Regia di Vittorio Cottafavi vedi scheda film
Nel medioevo spagnolo si combatte fra musulmani e cristiani, con veemenza e (non sempre) coraggio, fino a che i pochi sopravvissuti dovranno rendersi conto dell'inutilità delle loro battaglie.
I cento cavalieri è un titolo per qualche oscuro motivo minore della cinematografia nostrana degli anni Sessanta. D'accordo, c'erano Visconti, Fellini, Antonioni e così pure i Monicelli, Risi e via dicendo che facevano incassi d'oro e mietevano critiche entusiaste (chi più e chi meno); eppure all'interno della gloriosa commedia all'italiana avrebbe potuto tranquillamente inserirsi anche questo lavoro semisconosciuto - e godibilissimo - di un regista noto per lo più come autore di sceneggiati televisivi. Buoni, anche buonissimi lavori, quelli di Cottafavi per il piccolo schermo, ma raramente il Nostro ha lasciato il segno sul grande; in questo caso scrive (insieme a Giorgio Prosperi, Enrico Ribulsi e Josè Maria Otero) e dirige una pellicola dall'ironia sottile condita di personaggi ben definiti e momenti riusciti, nel segno di una morale antibellica palese, ma non ostentata. Ne I cento cavalieri compaiono, fra gli altri, Gastone Moschin, Antonella Lualdi, Mark Damon, Wolfgang Preiss, ancora Ribulsi e così pure Arnoldo Foà, cavaliere agghindato in maniera sospettamente simile a quella del Brancaleone monicelliano interpretato da Gassman due anni più tardi; le analogie fra questo film e quello di Monicelli non sono d'altronde nuove e appaiono ben giustificate, per quanto limitate.

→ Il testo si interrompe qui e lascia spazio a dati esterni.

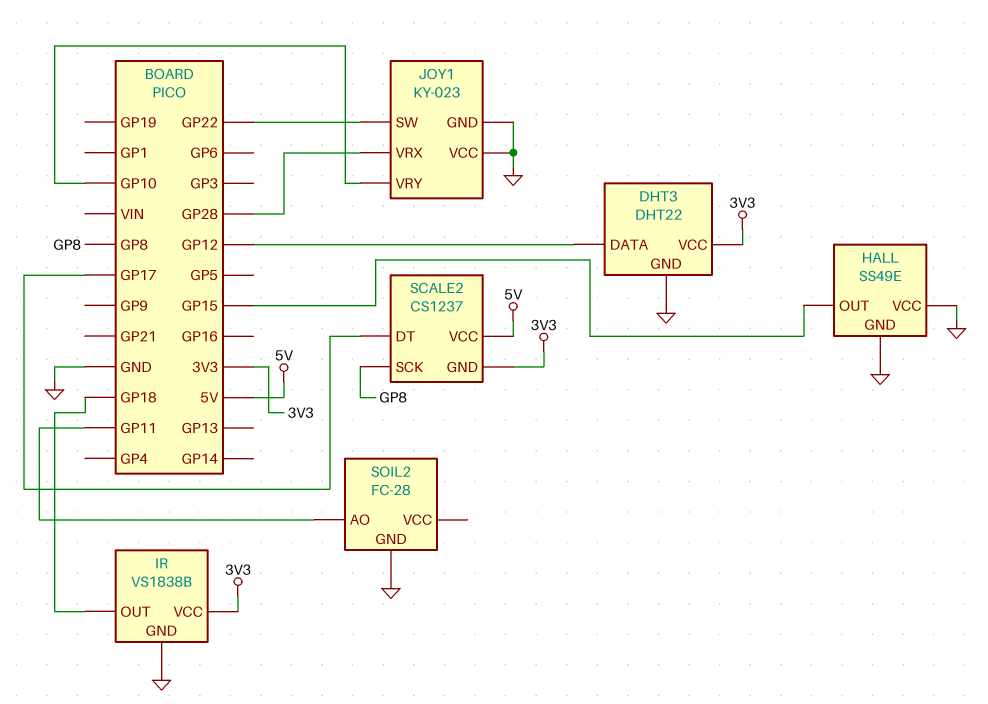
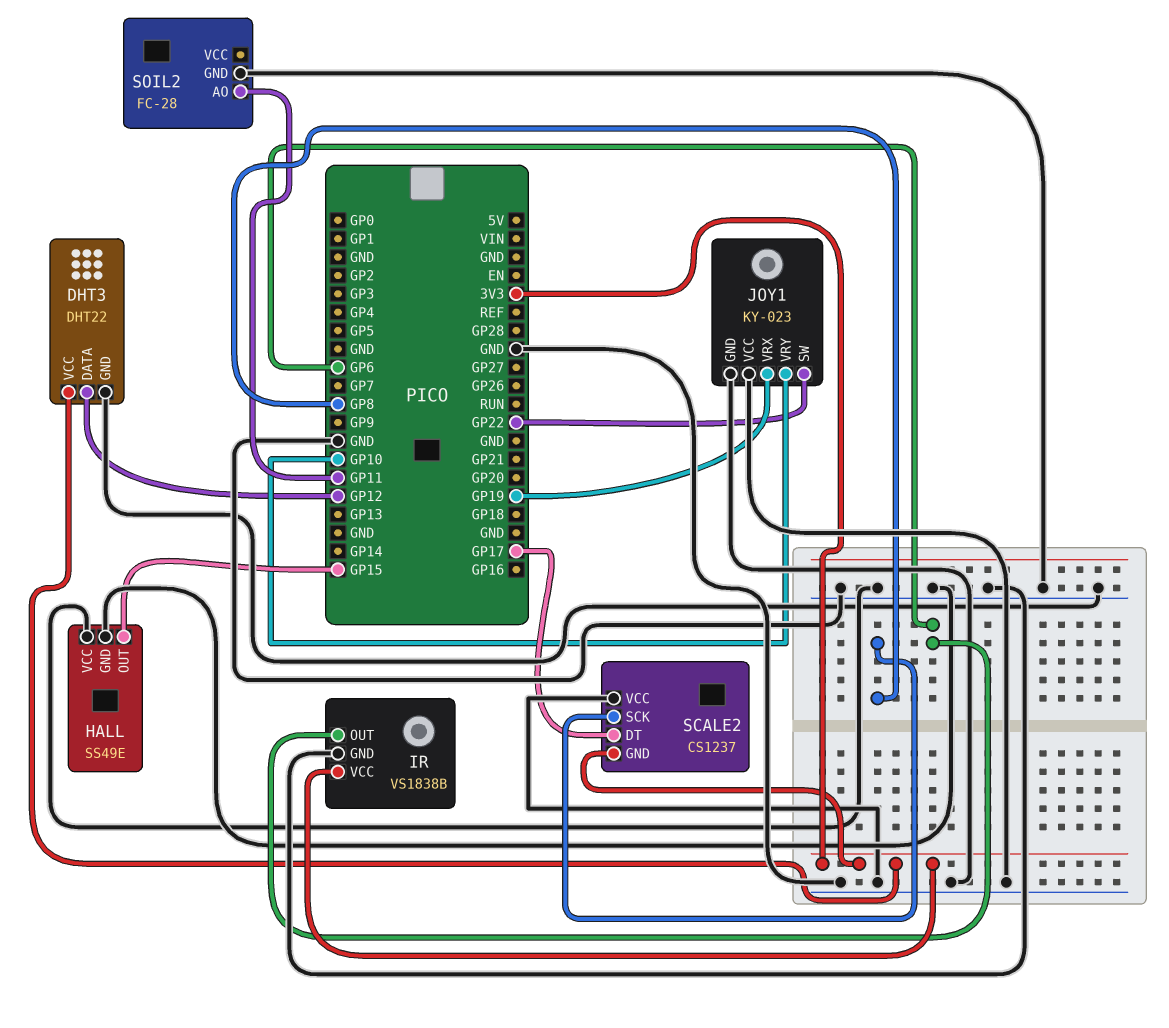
IR pin OUT: GP18 -> GP6
JOY1 pin VRX: GP28 -> GP19
SCALE2 pin VCC: 5V -> GND

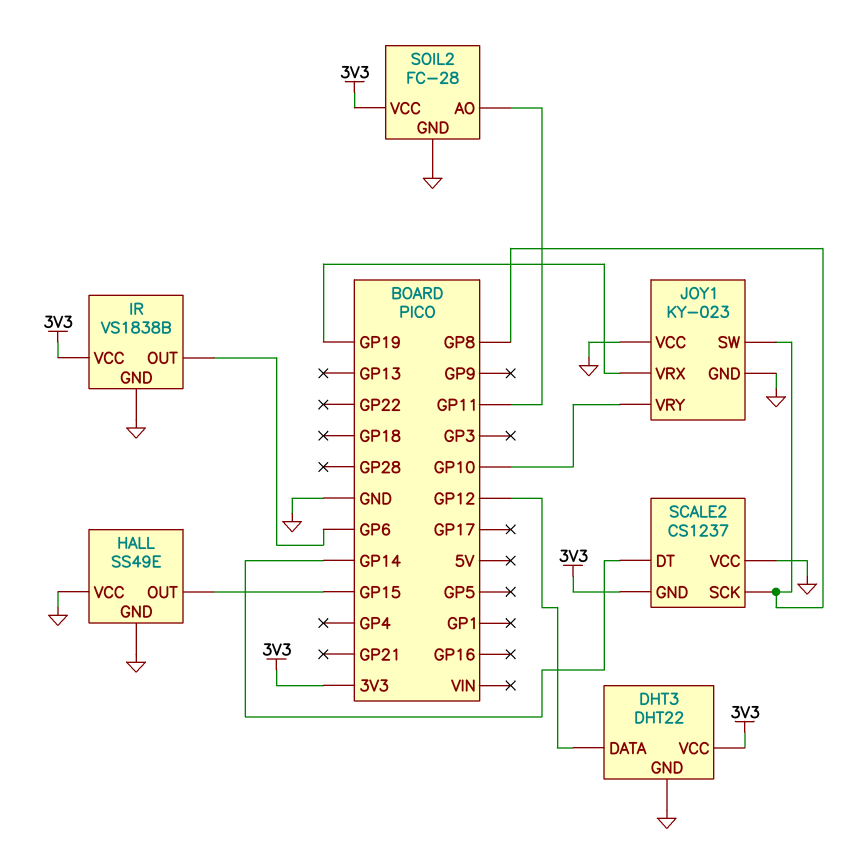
JOY1 pin SW: GP22 -> GP8
SCALE2 pin DT: GP17 -> GP14
SOIL2 pin VCC: none -> 3V3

La cosa che lascia più perplessi in assoluto è il fatto che, dopo questa coproduzione italo-ispano-tedesca di buon respiro (ma passata inosservata o quasi), Cottafavi deciderà di tornare a lavorare a tempo pieno per la Rai, abbandonando le velleità prettamente cinematografiche della prima parte della sua carriera fino ai primi anni Ottanta. 5/10.